Plain-text document sources

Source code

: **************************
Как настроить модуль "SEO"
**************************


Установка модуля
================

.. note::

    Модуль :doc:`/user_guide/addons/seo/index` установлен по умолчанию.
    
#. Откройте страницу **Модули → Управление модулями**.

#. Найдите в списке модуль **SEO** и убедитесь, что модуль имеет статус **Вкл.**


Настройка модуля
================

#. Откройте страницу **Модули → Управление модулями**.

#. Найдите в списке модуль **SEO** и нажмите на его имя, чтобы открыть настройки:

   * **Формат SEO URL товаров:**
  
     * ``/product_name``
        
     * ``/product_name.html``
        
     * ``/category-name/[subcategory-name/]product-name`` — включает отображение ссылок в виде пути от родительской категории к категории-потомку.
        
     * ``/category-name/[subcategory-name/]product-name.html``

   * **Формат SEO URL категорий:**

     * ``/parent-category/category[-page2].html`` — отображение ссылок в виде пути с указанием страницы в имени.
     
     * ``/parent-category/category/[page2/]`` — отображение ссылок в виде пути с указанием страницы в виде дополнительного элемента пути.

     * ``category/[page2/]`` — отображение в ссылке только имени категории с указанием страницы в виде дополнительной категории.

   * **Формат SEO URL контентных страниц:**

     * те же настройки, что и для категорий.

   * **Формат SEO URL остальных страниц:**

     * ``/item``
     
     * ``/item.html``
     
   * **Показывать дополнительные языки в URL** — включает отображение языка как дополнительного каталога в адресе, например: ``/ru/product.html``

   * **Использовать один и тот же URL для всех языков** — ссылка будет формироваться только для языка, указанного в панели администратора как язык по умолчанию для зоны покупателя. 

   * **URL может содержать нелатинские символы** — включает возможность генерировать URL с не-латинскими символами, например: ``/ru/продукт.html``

▸ **What is being asked**
Exactly and only the lines from the line containing "для зоны покупателя." through the last line of the entries should be copied, both ends included.

▸ **Solution below**
   * **Использовать один и тот же URL для всех языков** — ссылка будет формироваться только для языка, указанного в панели администратора как язык по умолчанию для зоны покупателя. 

   * **URL может содержать нелатинские символы** — включает возможность генерировать URL с не-латинскими символами, например: ``/ru/продукт.html``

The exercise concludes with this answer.